目を凝らすと、昨夜KKがつけた赤い華があちこち、肌の上で咲いているのがわかる。

部屋の中は随分暗いが…一体何時頃なのだろう。
昨夜、食事もそこそこに抱き合って、体力に限界が来た頃、2人くっついて死んだように眠っていた。

…マジで今、何時なんだ。
カーテンもひいた薄暗い部屋の中では、時計も見えない。
携帯の電源を入れれば表示されるだろうが…。

唐突にオレンジの髪がさらりと動く。
思わず生唾を飲み込んだ程色っぽい(恐らく本人無自覚の)首の回し方でこちらを向いたマコトの顔は、 その気だるげな所作とは対照的な、険しいものだった。曰く、寒いから早くベッドに帰ってくるか毛布を掛け直すかしろと。
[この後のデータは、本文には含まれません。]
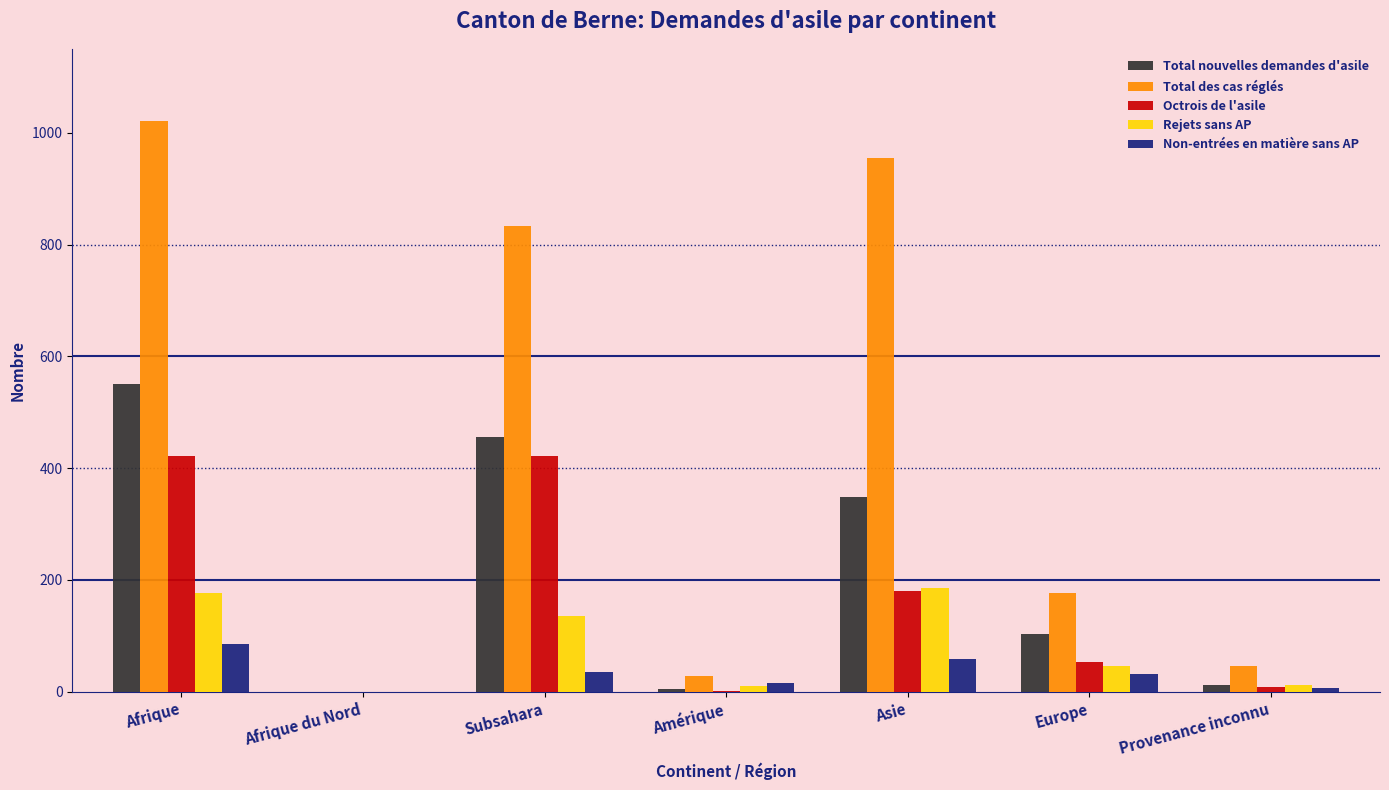

At which label does Octrois de l'asile first exceed 54?

Afrique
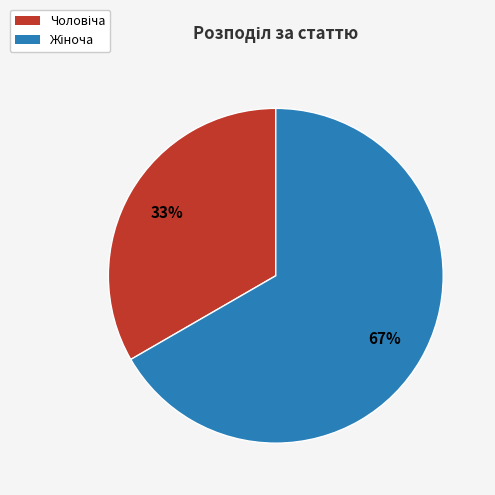

How many slices are in this pie chart?

2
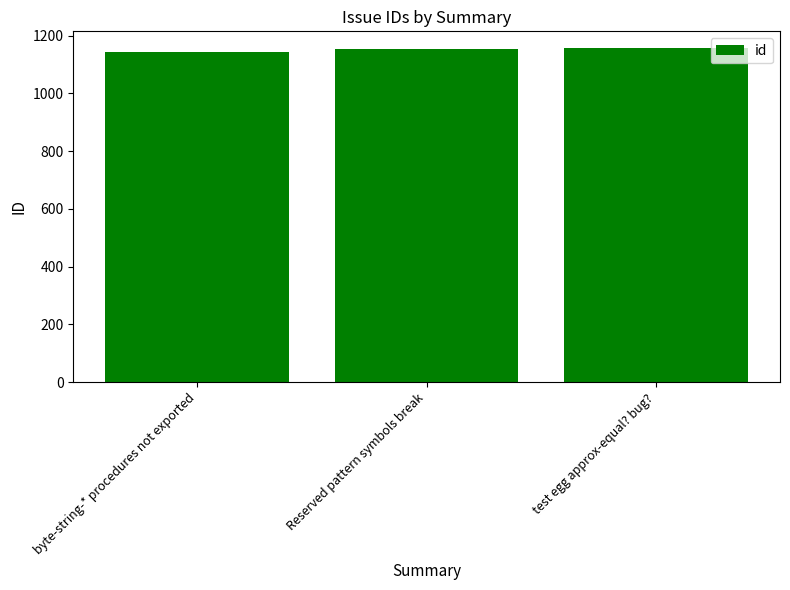

How many bars are there in total?

3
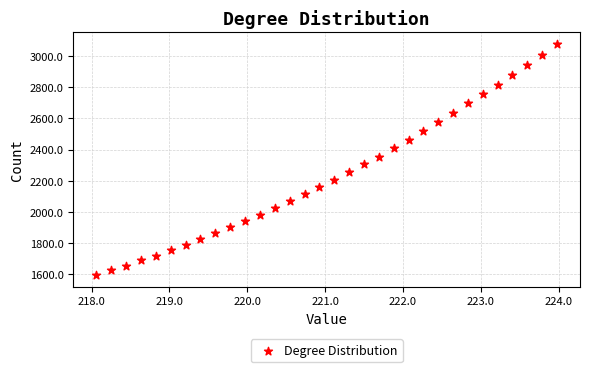

What is the range of X values (max minus min)?

5.9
苦笑しつつKKはもそりと布団に入る。空腹が限界になるまで、当分起きるつもりはない。
冷気に晒された素肌に、体温のこもった布団が暖かかった。

「ヤベーよ携帯、お前のにも連絡来るんじゃん?」
互いに、あのはた迷惑なお祭り好きを思い浮かべながら、もそもそと布団の中で緩慢に蠢く。
あの人は実のところかなりの寂しがり屋なのではないかと、マコトは思った。
「俺ケータイ置いてきたもん。」
「マジか。」
「マジ。Kが言ったんだろ?ケータイうるさいからって。」
「…お前、服着といた方がいいんじゃね?」
「うぇ?」
「や…アイツの性格からして、」

「ほっほぉ〜う?お前ら生意気にも俺を無視して、俗世離れのつもりかオイ?」

「うわあああっ神様来るの早いよ!!!」
「ッテメこの、MZD!!住居不法侵入で訴えるぞっ!!てか急に現れんなって言ってんだろ!!!!」





こうしてマコトの予想は外れた。
初日にして2人は外出する羽目になった。
MZD主宰、忘年会へ。いやいやお前ら紅白歌合戦の準備とかしなくていいのか。

夜中には解放してやるし、後の4日間はぜってぇ邪魔しねーからよーむしろ何も起こらねえように見張っててやっから、 今日はつきあえよ。携帯の電源なんて入れとくのが悪ぃぜ、なあマコト? やるんならもっと完璧にやれよおっさんこういうとこ抜けてるんだよな〜だから仕事で怪我が絶えねんだよ。
道すがら神はのたまった。

KKは電源を切り忘れた己の不覚を大いに反省した。